→ Work to complete
From the mailing-list reply about curators and credit, extract word for word the passage that begins with the words containing "Re: nettime Just" and ends with "borrow and steal.".

Re: nettime Just do it! - Intellectual theft as a curatorial

2005-07-09 Thread Dan S. Wang
I have seen neither the show nor the catalogue, so I of course I cannot offer an
evaluation of those.

But it seemed to me that Inke Arns's comments were more about courtesy (and the
lack thereof) than a diatribe against rip-offs. John Young's response veer more
closely toward the platitudinous than Inke Arns's diatribe.  For example, the
following, which was posted as its own paragraph:

 No artist deserves anything except what they can beg, borrow and steal.

Sure, but that doesn't seem to address Inke Arns's main point. The issue at 
hand,
as described in the original post, is the fact that the curators--who as 
members of
a profession supposedly in the business of giving credit--didn't share the 
wealth
of attention, not as convention or justice dictates, but rather as simple 
courtesy.

Rip offs happen, but you can do it nicely by passing on the rewards of that 
which
you freely used, or you can be a dink about it. If one decides that the latter 
is
the case, then a little reputation-bashing (very different than belly-aching) 
may
be in order. That is part of the game, too, you know--ie the way things are.

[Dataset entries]

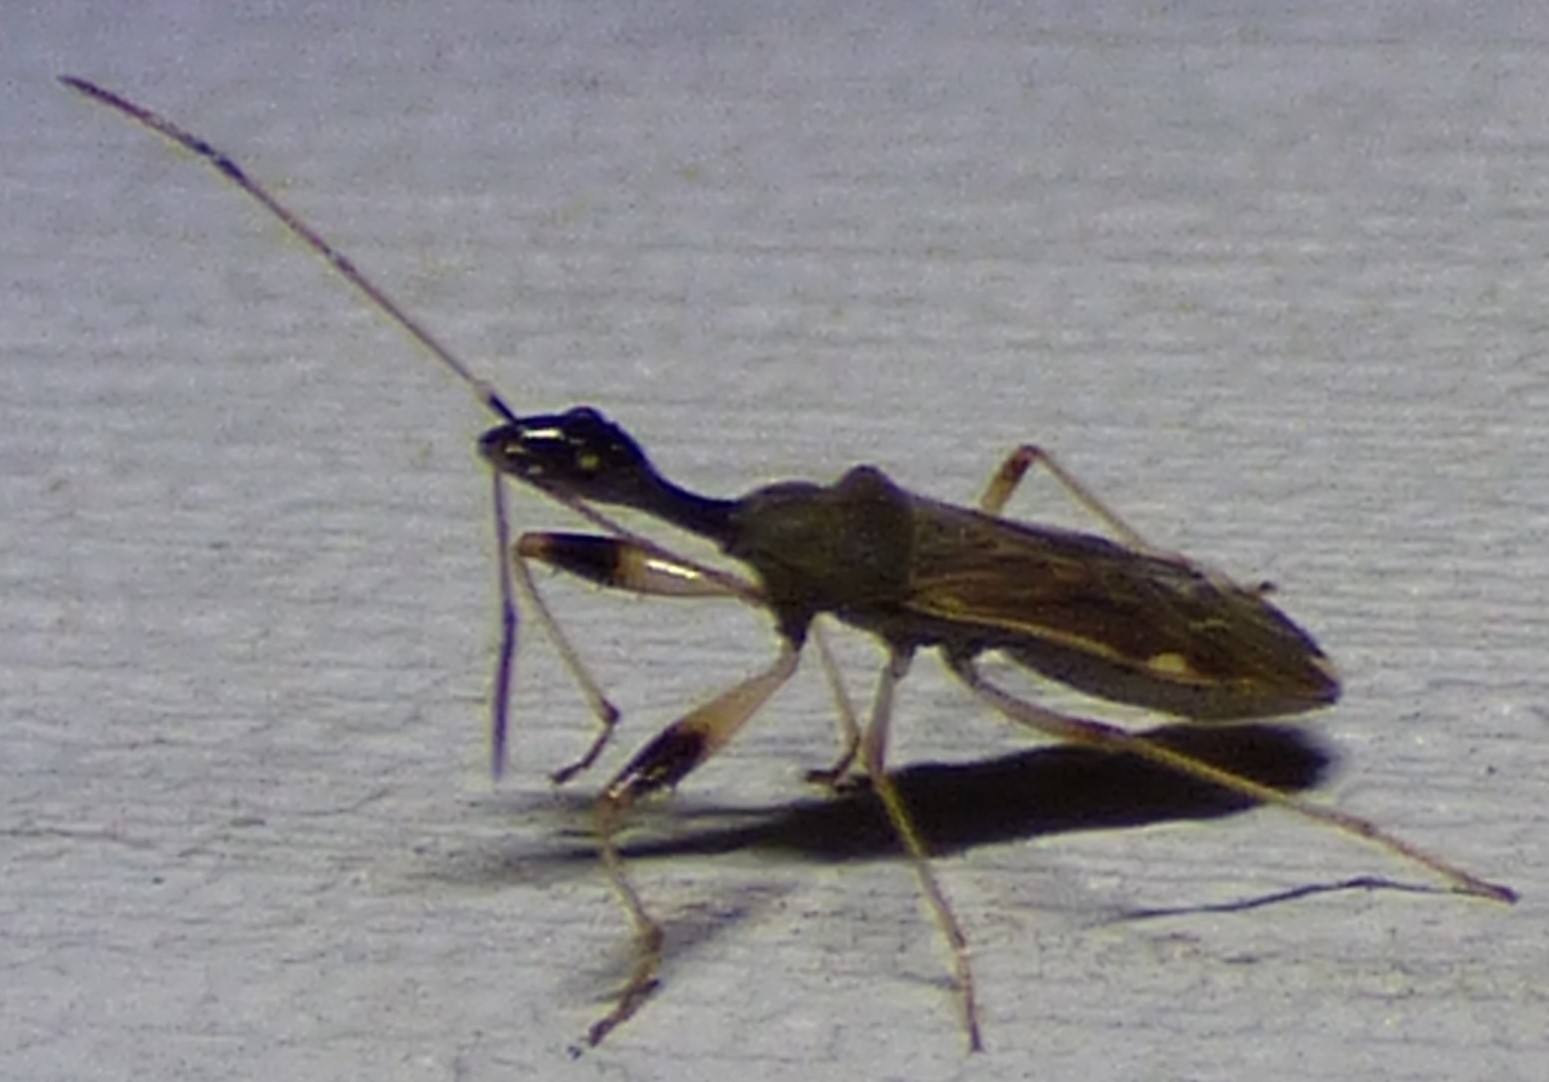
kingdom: Animalia
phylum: Arthropoda
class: Insecta
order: Hemiptera
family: Rhyparochromidae
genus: Myodocha
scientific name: Myodocha serripes
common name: Long-necked seed bug
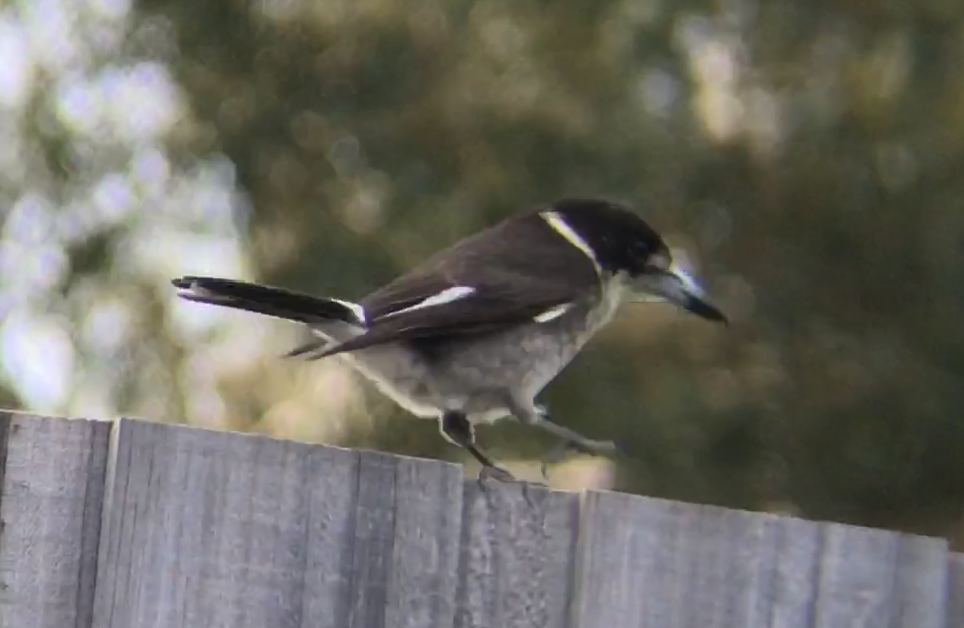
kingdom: Animalia
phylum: Chordata
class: Aves
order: Passeriformes
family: Cracticidae
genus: Cracticus
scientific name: Cracticus torquatus
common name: Grey butcherbird
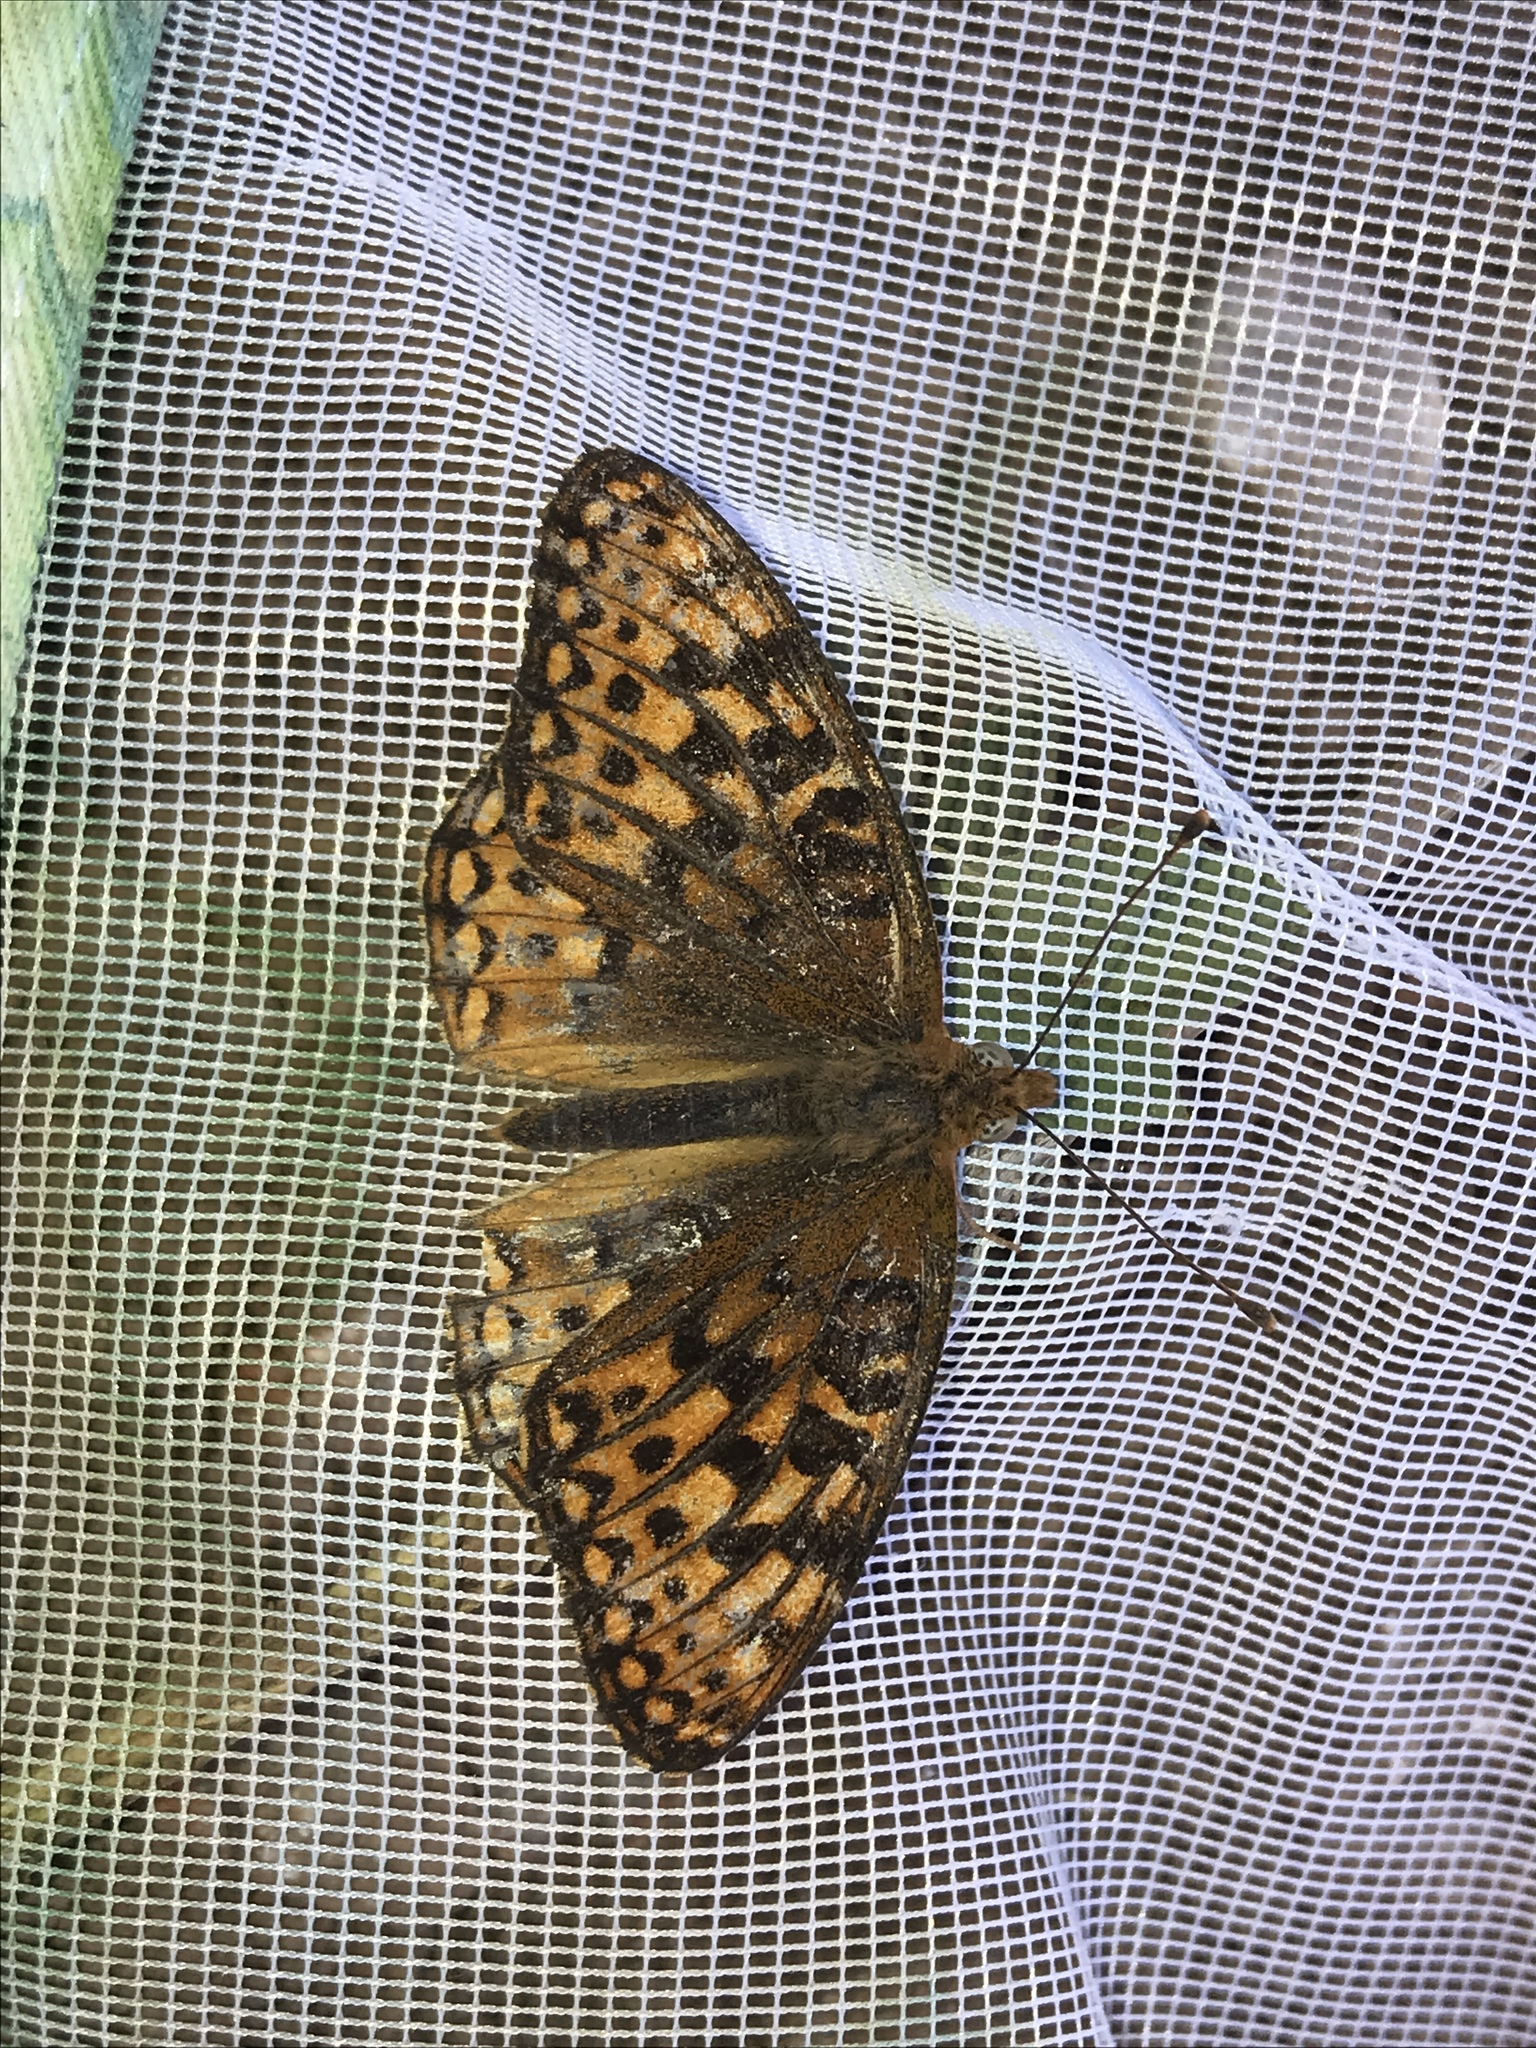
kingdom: Animalia
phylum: Arthropoda
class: Insecta
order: Lepidoptera
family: Nymphalidae
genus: Speyeria
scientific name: Speyeria egleis
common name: Great basin fritillary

→ Correct output
Re: nettime Just do it! - Intellectual theft as a curatorial

2005-07-09 Thread Dan S. Wang
I have seen neither the show nor the catalogue, so I of course I cannot offer an
evaluation of those.

But it seemed to me that Inke Arns's comments were more about courtesy (and the
lack thereof) than a diatribe against rip-offs. John Young's response veer more
closely toward the platitudinous than Inke Arns's diatribe.  For example, the
following, which was posted as its own paragraph:

 No artist deserves anything except what they can beg, borrow and steal.